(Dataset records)
****

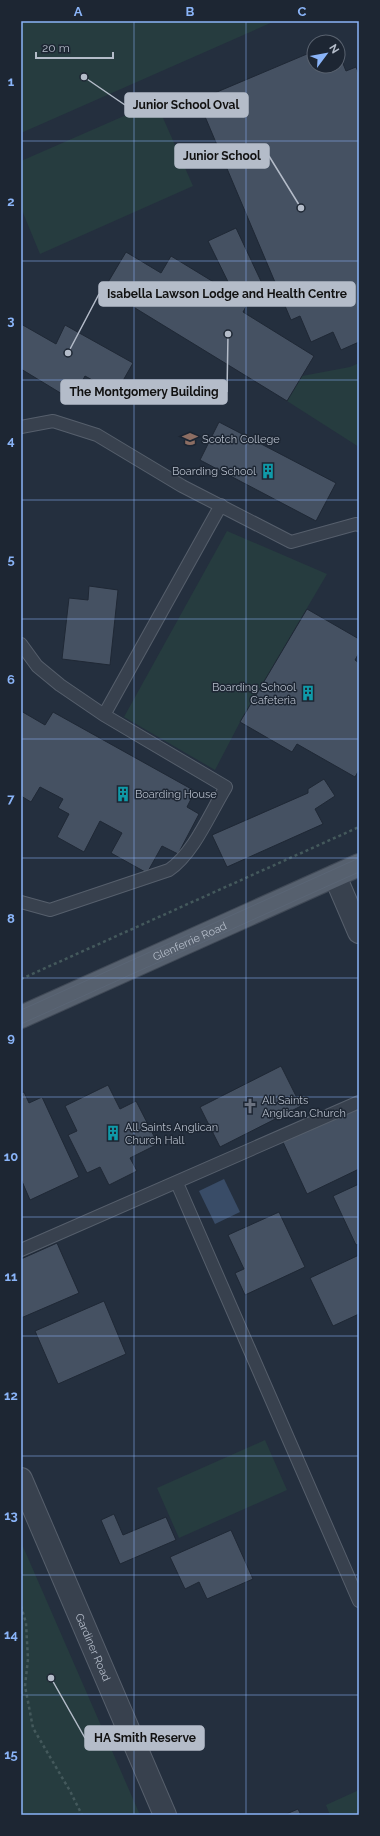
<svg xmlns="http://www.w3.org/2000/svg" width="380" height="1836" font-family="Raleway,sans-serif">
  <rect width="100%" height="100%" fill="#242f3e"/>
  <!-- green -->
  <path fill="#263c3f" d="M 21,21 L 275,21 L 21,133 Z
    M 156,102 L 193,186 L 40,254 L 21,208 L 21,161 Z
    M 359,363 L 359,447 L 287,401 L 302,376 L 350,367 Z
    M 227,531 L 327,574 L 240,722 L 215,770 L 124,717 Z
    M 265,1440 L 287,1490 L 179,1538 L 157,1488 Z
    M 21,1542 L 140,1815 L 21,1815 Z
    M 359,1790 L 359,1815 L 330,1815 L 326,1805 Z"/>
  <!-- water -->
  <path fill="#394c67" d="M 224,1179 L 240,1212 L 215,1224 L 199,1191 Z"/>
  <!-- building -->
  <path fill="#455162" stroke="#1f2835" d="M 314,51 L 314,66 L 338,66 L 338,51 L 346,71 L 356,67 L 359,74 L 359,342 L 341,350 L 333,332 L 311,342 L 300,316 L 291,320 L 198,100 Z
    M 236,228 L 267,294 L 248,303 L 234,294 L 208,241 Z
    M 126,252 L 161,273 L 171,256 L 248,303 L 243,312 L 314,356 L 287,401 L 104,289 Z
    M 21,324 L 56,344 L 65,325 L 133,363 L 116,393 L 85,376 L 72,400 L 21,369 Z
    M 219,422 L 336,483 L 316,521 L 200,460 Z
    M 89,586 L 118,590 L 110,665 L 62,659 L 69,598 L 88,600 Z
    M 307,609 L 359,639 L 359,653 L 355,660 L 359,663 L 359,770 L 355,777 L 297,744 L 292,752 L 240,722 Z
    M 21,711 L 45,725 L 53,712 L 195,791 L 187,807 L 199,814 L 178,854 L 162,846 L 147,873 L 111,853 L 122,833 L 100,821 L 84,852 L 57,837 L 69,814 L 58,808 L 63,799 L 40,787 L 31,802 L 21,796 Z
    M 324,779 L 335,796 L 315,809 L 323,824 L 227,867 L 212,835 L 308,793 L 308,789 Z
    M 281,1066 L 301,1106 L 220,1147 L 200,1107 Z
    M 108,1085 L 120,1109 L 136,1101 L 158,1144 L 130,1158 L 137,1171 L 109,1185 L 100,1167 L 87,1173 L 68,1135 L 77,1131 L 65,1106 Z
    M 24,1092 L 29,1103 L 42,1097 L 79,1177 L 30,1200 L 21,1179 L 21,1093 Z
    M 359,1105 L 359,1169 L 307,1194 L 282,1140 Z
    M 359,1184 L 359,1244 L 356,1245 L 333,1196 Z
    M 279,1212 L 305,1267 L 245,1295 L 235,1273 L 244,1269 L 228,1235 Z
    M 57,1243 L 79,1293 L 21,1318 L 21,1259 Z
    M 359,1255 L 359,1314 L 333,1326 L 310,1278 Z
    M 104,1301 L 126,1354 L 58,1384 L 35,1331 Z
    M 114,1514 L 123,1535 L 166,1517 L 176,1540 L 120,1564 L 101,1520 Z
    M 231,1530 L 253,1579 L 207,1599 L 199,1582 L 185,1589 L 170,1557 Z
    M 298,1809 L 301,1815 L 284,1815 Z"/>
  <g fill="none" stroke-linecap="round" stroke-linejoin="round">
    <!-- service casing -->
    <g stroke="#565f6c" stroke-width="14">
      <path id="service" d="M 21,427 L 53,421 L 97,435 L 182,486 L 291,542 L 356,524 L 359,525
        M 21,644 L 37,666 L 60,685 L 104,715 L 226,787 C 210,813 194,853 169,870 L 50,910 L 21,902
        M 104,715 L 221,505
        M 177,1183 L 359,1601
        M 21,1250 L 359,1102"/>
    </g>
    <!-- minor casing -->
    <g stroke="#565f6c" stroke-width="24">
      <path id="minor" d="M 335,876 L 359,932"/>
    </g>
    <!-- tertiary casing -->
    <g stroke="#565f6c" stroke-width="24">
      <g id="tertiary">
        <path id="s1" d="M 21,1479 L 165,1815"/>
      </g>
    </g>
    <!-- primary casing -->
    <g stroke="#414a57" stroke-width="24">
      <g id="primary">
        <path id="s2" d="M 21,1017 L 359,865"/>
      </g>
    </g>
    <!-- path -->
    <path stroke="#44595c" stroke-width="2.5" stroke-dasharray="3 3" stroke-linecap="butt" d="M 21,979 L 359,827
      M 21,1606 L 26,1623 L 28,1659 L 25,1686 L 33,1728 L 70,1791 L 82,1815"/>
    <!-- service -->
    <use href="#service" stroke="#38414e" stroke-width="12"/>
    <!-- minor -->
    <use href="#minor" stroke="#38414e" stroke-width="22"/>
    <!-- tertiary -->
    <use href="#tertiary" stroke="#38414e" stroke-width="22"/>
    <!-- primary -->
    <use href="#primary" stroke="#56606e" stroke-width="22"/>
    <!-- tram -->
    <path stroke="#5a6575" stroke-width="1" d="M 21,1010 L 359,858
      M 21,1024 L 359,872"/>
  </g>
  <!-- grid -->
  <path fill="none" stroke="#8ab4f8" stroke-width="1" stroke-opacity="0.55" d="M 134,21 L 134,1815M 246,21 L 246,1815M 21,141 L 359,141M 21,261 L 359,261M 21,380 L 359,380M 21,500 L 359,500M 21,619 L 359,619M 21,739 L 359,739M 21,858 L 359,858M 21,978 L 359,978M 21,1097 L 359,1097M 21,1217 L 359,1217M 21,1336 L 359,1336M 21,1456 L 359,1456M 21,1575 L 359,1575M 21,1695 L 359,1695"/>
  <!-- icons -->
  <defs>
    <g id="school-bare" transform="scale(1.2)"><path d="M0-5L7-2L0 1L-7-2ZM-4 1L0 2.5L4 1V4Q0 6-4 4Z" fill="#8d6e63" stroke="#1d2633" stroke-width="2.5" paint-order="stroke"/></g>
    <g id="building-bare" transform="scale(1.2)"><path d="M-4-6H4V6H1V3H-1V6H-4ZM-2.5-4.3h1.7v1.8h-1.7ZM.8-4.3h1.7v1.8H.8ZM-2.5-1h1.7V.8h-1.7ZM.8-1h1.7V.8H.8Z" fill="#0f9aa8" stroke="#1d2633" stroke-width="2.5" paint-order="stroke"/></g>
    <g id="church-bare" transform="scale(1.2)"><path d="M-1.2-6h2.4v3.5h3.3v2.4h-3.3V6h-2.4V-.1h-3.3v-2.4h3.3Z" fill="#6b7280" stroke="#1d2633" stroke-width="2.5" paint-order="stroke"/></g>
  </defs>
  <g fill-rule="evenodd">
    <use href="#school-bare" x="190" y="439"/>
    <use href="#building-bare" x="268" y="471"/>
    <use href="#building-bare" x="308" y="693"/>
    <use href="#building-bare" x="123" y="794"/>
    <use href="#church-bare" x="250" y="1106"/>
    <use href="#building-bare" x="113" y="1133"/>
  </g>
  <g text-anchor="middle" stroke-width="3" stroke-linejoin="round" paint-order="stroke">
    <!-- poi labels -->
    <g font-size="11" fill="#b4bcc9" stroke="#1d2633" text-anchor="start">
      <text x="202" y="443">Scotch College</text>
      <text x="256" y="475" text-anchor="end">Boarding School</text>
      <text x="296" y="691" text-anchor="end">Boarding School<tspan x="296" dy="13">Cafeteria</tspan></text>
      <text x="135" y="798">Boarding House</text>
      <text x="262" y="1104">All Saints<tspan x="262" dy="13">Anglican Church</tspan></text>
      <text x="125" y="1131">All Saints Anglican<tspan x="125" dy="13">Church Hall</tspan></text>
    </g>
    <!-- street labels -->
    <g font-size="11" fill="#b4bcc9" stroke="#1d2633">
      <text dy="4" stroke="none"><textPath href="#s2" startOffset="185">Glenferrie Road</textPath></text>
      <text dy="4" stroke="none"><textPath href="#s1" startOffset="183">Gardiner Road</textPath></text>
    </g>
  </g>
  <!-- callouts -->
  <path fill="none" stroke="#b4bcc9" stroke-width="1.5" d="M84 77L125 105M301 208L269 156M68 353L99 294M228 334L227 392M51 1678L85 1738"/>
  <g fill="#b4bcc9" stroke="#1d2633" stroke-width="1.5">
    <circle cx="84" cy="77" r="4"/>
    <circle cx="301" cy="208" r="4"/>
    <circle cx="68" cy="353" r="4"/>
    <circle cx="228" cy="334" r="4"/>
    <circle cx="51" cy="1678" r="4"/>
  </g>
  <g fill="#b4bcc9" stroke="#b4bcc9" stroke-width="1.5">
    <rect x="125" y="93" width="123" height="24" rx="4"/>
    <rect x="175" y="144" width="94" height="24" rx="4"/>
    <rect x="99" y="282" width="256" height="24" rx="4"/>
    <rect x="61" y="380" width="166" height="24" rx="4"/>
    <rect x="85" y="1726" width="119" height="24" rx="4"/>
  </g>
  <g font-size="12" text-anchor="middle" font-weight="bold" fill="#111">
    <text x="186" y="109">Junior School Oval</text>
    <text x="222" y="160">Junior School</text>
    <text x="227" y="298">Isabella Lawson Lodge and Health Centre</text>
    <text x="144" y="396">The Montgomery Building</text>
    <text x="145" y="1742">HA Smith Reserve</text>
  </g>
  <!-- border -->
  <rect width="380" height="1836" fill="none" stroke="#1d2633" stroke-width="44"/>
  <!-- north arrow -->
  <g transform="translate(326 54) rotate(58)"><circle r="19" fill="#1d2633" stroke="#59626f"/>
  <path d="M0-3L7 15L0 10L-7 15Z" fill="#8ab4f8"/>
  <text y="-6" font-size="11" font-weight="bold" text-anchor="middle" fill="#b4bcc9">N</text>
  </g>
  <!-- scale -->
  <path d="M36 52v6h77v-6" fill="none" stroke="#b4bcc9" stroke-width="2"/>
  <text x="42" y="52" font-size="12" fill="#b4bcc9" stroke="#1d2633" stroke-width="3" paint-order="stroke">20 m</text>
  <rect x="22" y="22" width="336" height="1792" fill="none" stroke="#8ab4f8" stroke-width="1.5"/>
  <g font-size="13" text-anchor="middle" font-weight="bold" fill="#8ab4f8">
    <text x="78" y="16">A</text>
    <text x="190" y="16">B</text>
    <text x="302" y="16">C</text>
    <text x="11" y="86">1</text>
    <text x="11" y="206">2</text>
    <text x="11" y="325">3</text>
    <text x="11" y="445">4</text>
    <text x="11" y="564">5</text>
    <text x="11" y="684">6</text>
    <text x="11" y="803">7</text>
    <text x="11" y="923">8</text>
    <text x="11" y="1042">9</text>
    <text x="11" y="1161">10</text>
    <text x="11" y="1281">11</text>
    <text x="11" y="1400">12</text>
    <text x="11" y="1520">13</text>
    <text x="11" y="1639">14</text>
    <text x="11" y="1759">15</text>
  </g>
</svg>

****

Task details |
Only the lines above from the one with "M 227,531 L" through the one with "M 307,609 L" should be duplicated, character for character.

Exercise answer |
    M 227,531 L 327,574 L 240,722 L 215,770 L 124,717 Z
    M 265,1440 L 287,1490 L 179,1538 L 157,1488 Z
    M 21,1542 L 140,1815 L 21,1815 Z
    M 359,1790 L 359,1815 L 330,1815 L 326,1805 Z"/>
  <!-- water -->
  <path fill="#394c67" d="M 224,1179 L 240,1212 L 215,1224 L 199,1191 Z"/>
  <!-- building -->
  <path fill="#455162" stroke="#1f2835" d="M 314,51 L 314,66 L 338,66 L 338,51 L 346,71 L 356,67 L 359,74 L 359,342 L 341,350 L 333,332 L 311,342 L 300,316 L 291,320 L 198,100 Z
    M 236,228 L 267,294 L 248,303 L 234,294 L 208,241 Z
    M 126,252 L 161,273 L 171,256 L 248,303 L 243,312 L 314,356 L 287,401 L 104,289 Z
    M 21,324 L 56,344 L 65,325 L 133,363 L 116,393 L 85,376 L 72,400 L 21,369 Z
    M 219,422 L 336,483 L 316,521 L 200,460 Z
    M 89,586 L 118,590 L 110,665 L 62,659 L 69,598 L 88,600 Z
    M 307,609 L 359,639 L 359,653 L 355,660 L 359,663 L 359,770 L 355,777 L 297,744 L 292,752 L 240,722 Z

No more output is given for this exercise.